==== Given entries

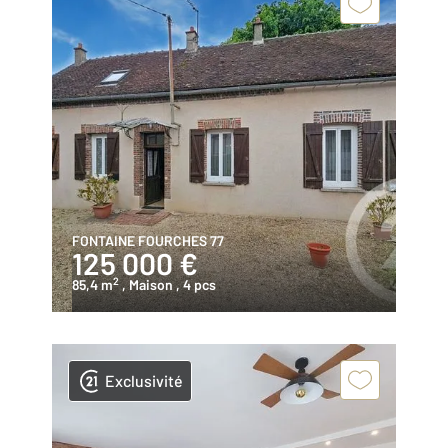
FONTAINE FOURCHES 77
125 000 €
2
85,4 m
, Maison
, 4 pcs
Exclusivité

========
==== Given entries

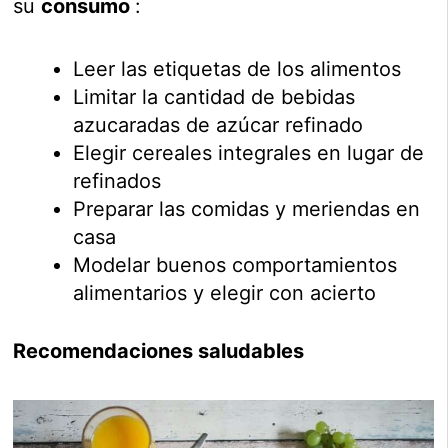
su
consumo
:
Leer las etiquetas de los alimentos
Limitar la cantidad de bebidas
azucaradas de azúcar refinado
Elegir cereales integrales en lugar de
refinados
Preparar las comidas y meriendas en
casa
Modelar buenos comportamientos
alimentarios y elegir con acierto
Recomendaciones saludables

========
==== Given entries

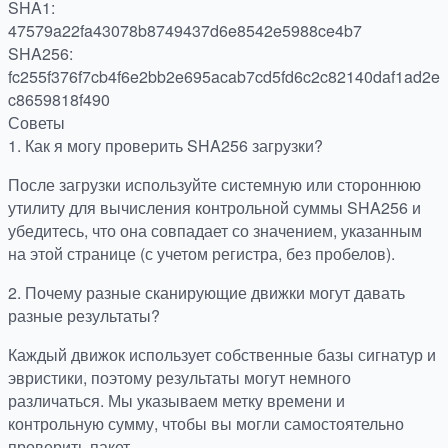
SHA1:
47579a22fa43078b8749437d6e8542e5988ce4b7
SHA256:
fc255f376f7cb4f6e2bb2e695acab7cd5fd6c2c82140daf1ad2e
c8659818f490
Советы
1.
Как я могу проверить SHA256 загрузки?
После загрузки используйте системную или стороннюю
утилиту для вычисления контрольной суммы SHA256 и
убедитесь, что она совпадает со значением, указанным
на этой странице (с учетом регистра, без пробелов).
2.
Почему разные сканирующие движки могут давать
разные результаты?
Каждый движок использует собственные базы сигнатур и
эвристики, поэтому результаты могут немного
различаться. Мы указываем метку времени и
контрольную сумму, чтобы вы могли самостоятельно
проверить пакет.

========

→ What is expected: When the word "загрузки" shows up in a line of the entries, pull that line out.

→ Written answer:
Как я могу проверить SHA256 загрузки?
После загрузки используйте системную или стороннюю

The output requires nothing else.